I'm looking for general design guidance around patterns for handling mem::forget in situations where a buffer is owned by some asynchronous library.
I'm contributing to the Rust MPI library rsmpi. MPI is a standard for scalable programs in scientific computing.
One of the features of MPI is its asynchronous communication routines. E.g.:
int MPI_Isend(const void *buf, int count, MPI_Datatype datatype, int dest, int tag,
MPI_Comm comm, MPI_Request *request);
int MPI_Irecv(void *buf, int count, MPI_Datatype datatype, int source,
int tag, MPI_Comm comm, MPI_Request *request);
MPI_Isend
(the I stands for "immediate"), takes a buffer buf
of size count
and type datatype
, sends it to dest
in the communicator comm
and returns a request
. Conceptually, request
owns a borrow of buf
until the user completes the request by calling MPI_Wait(request)
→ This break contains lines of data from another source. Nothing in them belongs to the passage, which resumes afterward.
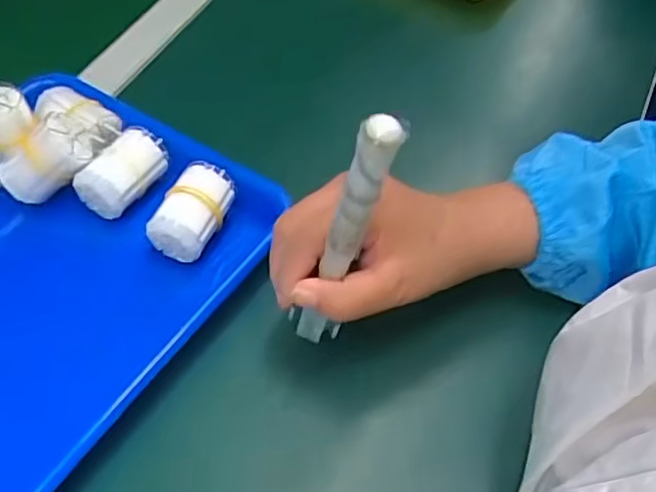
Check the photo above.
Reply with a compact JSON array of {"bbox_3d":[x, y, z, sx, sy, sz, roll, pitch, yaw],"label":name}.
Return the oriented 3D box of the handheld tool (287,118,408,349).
[{"bbox_3d":[0.007,-0.001,0.330,0.015,0.152,0.020,-16,54,-29],"label":"handheld tool"}]

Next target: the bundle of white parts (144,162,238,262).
[{"bbox_3d":[-0.087,-0.024,0.445,0.034,0.033,0.062,21,56,14],"label":"bundle of white parts"}]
, at which point MPI has release the buffer back to the user. MPI_Irecv
does the same, but with a mutable borrow.
A naive Rust-managed version of MPI_Request
would look like this:
struct Request<'a> {
request: MPI_Request,
phantom: PhantomData<Cell<&'a ()>>,
}
impl<'a> Drop for Request<'a> {
fn drop(&mut self) {
assert!(request == MPI_REQUEST_NULL,
"The user did not complete the request before it went out of scope! \
This is unsafe because an uncompleted Request may still use its attached buffers.");
}
}
Then ideally, something like this would be safe:
{
let mut my_recv_buffer = [0i32; 8];
let request = comm.process_at_rank(src).immediate_recv(my_recv_buffer);
// If code does not take this branch, for whatever reason, the code should still
// be safe because the program will crash rather than continue with a potential
// use after free.
if ... {
request.wait();
}
}
Unfortunately this hypothetical API would not be safe - in light of std::mem::forget
, the following code could be written completely in safe code.
{
let mut my_recv_buffer = [0i32; 8];
let request = comm.process_at_rank(src).immediate_recv(&mut my_recv_buffer);
std::mem::forget(request);
}
// Uh-oh! The request persists, but the buffer is no longer borrowed!
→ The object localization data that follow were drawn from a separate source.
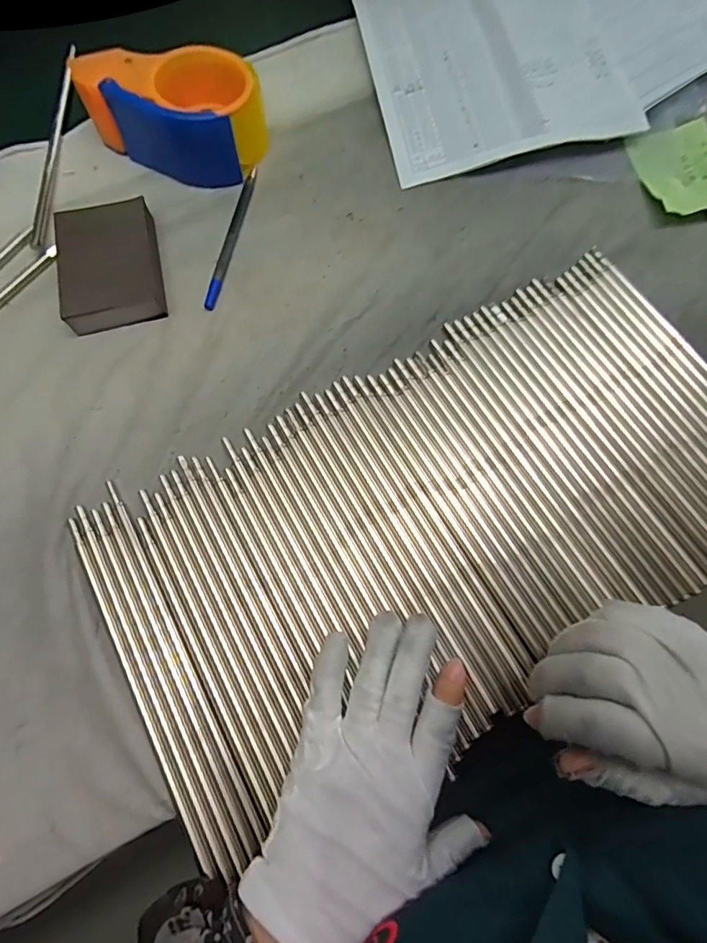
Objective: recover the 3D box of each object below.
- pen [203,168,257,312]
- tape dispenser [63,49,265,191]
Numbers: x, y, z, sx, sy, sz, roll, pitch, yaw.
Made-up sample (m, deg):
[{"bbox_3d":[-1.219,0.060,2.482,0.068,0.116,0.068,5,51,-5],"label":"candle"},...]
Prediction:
[{"bbox_3d":[-0.096,-0.189,0.380,0.009,0.007,0.139,9,74,4],"label":"pen"},{"bbox_3d":[-0.142,-0.291,0.383,0.134,0.059,0.081,16,73,4],"label":"tape dispenser"}]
// These APIs are not actually safe!
Because forget
causes the Request destructor to not run, it can defeat our guarantee that the request does not yield ownership of the buffer before it is completed.
rsmpi
solves the problem in the following way - all "immediate" functions take a scope parameter, where the scope is an un-forgettable type. E.g.
let mut recv_buffer = [0i32; 8];
mpi::request::scope(|scope: &LocalScope| {
let request = world.process_at_rank(src)
.immediate_recv(scope, &mut recv_buffer);
});
LocalScope
is defined such that each Request
registers with scope. At the end of the lambda, which is a FnOnce
, the code panics if there are any registered Request
s that haven't been completed. It goes without saying that the lifetime of any buffers must be greater than the lifetime of scope
.
One of the changes I'm making is to remove the scope
field, and instead allow the Request
to take ownership of the buffers that the request owns. This makes the API a little less arduous if you just want to pass Vec<T>
as the send or receive buffer. Unfortunately, you still need the scope
concept if you want to use a buffer borrow. e.g. there would be some API like let scoped_buffer = scope.attach(send_buffer)
with the same semantics we currently have. This change would mean for a substantial amount of code, it's possible to avoid using scope
.
Now my question - is there a better code pattern for this besides scope
? It's kind of frustrating that the ownership semantics of Rust can perfectly guarantee that the request's buffers outlive the request, but due to mem::forget
, cannot guarantee that the Request is safely "cleaned up" before yielding ownership of the buffers.